Paper ID: 2202.13553

Towards A Device-Independent Deep Learning Approach for the Automated Segmentation of Sonographic Fetal Brain Structures: A Multi-Center and Multi-Device Validation

Abhi Lad, Adithya Narayan, Hari Shankar, Shefali Jain, Pooja Punjani Vyas, Divya Singh, Nivedita Hegde, Jagruthi Atada, Jens Thang, Saw Shier Nee, Arunkumar Govindarajan, Roopa PS, Muralidhar V Pai, Akhila Vasudeva, Prathima Radhakrishnan, Sripad Krishna Devalla

Quality assessment of prenatal ultrasonography is essential for the screening of fetal central nervous system (CNS) anomalies. The interpretation of fetal brain structures is highly subjective, expertise-driven, and requires years of training experience, limiting quality prenatal care for all pregnant mothers.
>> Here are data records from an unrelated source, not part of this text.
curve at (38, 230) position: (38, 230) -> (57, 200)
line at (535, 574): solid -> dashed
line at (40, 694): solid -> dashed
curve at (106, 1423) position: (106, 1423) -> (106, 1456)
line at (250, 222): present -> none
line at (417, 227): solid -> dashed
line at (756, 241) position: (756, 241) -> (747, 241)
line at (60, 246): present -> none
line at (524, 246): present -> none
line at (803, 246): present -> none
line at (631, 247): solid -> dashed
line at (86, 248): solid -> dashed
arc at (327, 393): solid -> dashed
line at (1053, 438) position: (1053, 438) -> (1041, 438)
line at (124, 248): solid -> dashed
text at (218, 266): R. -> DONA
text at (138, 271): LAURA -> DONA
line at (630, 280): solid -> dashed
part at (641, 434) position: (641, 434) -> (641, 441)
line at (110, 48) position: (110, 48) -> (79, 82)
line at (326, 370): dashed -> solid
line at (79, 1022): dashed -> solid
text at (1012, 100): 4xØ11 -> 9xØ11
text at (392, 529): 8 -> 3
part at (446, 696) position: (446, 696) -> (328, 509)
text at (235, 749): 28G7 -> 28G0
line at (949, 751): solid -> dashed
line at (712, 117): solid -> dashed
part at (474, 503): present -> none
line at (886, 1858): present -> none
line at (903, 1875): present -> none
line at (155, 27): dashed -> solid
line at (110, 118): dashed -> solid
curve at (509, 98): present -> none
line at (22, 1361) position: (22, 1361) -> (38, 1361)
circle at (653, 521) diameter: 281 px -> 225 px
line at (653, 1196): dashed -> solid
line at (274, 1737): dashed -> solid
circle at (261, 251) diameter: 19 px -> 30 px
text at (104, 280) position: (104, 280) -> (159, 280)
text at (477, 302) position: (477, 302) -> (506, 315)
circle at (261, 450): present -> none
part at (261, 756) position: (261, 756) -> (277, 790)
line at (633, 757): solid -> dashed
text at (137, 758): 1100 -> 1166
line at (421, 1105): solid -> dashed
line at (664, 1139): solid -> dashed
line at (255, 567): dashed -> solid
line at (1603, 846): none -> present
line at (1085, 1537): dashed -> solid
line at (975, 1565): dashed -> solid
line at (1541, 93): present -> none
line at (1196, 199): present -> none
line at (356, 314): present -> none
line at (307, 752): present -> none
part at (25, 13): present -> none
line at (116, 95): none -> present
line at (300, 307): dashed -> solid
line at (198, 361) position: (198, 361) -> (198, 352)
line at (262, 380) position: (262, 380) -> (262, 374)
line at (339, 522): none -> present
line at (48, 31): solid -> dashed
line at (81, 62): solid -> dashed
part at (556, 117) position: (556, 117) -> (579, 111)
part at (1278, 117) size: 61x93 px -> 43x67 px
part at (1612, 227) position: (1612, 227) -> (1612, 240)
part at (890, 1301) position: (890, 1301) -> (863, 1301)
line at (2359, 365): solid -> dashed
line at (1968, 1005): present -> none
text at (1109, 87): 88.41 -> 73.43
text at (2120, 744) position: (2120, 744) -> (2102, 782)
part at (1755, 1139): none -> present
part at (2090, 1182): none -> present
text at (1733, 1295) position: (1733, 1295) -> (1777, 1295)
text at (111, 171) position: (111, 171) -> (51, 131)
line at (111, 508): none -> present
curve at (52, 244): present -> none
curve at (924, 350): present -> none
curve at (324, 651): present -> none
With recent advancement in Artificial Intelligence (AI), specifically deep learning (DL), assistance in precise anatomy identification through semantic segmentation essential for the reliable assessment of growth and neurodevelopment, and detection of structural abnormalities have been proposed. However, existing works only identify certain structures (e.g., cavum septum pellucidum, lateral ventricles, cerebellum) from either of the axial views (transventricular, transcerebellar), limiting the scope for a thorough anatomical assessment as per practice guidelines necessary for the screening of CNS anomalies. Further, existing works do not analyze the generalizability of these DL algorithms across images from multiple ultrasound devices and centers, thus, limiting their real-world clinical impact. In this study, we propose a DL based segmentation framework for the automated segmentation of 10 key fetal brain structures from 2 axial planes from fetal brain USG images (2D). We developed a custom U-Net variant that uses inceptionv4 block as a feature extractor and leverages custom domain-specific data augmentation. Quantitatively, the mean (10 structures; test sets 1/2/3/4) Dice-coefficients were: 0.827, 0.802, 0.731, 0.783. Irrespective of the USG device/center, the DL segmentations were qualitatively comparable to their manual segmentations. The proposed DL system offered a promising and generalizable performance (multi-centers, multi-device) and also presents evidence in support of device-induced variation in image quality (a challenge to generalizibility) by using UMAP analysis.